节选原文:
--------------------------------------------------

计算机科学 ›› 2018, Vol. 45 ›› Issue (9): 237-242.doi: 10.11896/j.issn.1002-137X.2018.09.039

• 人工智能 • 上一篇    下一篇

基于网络回复的律师评价方法

杨开平, 李明奇, 覃思义   

  1. 电子科技大学数学科学学院 成都611731
  • 收稿日期:2017-08-18 出版日期:2018-09-20 发布日期:2018-10-10
  • 通讯作者: 李明奇(1970-),副教授,主要研究方向为信息论及其应用,E-mail:lmqi2000@126.com
  • 作者简介:杨开平(1990-),男,硕士,主要研究方向为自然语言处理、数据挖掘;覃思义(1971-),副教授,主要研究方向为时间序列分析及其应用。
  • 基金资助:
    本文受国家自然科学基金面上项目(61571097)资助。

Lawyer Evaluation Method Based on Network Response

YANG Kai-ping, LI Ming-qi, QIN Si-yi   

  1. School of Mathematical Sciences,University of Electronic Science and Technology of China,Chengdu 611731,China
  • Received:2017-08-18 Online:2018-09-20 Published:2018-10-10

摘要: 随着社会与互联网的不断发展,公民的法律意识越来越强,传统的律师业务流程与发展模式已经不能满足客户和行业的需求。根据已有的专业律师咨询回复规范,文中建立了判定回复信息质量优劣的准则,并从5个方面对回复文本进行了量化描述。利用word2vec算法对律师问答系统的历史数据库进行训练,得到该数据库的词向量和对应词语的相似度。基于词语相似度和文本长度,构造文本间相似度。由此,建立了律师回复信息质量评价模型。对数据库中各个律师的问答文本进行了量化分析,结果表明,该模型能够很好地评估律师的回复质量。

--------------------------------------------------

所给材料:
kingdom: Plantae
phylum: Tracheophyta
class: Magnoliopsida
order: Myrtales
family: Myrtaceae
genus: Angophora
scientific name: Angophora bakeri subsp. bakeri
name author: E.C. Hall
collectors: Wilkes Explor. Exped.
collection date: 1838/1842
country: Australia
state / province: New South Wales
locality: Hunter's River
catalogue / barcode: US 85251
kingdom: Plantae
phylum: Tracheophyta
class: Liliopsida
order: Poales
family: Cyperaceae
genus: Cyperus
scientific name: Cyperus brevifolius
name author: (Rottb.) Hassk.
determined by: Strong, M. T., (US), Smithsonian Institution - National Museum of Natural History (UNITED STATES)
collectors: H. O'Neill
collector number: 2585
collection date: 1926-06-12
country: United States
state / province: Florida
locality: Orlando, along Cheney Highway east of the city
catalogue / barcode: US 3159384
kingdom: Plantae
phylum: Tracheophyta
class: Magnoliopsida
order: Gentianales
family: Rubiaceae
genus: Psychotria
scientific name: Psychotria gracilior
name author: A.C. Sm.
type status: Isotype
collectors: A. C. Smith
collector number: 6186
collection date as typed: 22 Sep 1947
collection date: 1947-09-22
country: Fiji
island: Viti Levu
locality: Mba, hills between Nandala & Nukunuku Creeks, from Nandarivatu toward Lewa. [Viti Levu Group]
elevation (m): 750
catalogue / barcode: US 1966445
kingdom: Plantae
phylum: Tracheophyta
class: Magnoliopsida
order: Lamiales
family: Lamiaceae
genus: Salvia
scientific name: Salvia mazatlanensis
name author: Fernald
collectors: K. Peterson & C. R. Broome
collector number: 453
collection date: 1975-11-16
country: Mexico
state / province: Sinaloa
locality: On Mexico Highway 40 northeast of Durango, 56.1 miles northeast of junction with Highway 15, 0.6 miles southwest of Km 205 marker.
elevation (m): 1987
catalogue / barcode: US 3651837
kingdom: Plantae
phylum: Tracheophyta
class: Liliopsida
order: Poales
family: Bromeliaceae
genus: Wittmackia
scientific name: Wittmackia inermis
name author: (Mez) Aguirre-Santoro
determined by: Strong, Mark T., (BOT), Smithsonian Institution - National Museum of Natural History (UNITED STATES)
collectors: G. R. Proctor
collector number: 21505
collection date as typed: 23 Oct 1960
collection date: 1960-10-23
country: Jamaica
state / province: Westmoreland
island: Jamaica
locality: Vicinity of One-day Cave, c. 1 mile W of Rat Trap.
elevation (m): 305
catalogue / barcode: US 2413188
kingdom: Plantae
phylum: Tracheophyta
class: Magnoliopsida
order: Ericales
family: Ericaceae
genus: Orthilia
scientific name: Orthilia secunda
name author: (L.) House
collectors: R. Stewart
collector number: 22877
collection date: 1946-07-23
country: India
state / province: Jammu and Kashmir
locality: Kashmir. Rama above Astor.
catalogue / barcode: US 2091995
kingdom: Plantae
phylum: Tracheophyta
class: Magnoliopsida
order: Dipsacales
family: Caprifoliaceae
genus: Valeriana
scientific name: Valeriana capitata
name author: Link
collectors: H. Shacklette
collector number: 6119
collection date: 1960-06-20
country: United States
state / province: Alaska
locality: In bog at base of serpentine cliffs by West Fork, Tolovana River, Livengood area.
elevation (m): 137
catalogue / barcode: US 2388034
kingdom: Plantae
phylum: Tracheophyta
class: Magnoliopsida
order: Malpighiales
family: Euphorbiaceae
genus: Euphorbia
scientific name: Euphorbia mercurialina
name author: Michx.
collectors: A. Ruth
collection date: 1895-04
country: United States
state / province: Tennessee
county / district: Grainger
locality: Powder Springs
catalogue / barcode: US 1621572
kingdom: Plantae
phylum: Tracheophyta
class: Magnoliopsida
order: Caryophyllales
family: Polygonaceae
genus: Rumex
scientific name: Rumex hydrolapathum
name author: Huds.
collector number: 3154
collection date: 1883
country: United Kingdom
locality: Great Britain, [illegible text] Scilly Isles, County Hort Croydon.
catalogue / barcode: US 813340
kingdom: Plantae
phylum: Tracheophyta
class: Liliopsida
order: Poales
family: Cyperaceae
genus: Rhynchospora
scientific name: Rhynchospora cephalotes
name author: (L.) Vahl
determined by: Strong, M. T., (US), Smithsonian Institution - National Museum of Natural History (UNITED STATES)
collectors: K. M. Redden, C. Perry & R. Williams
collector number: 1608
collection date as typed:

--------------------------------------------------

题目要求:
原文里,用哪种算法来训练律师问答系统的历史数据库? 这些材料和原文没有关系。

参考答案:
word2vec算法。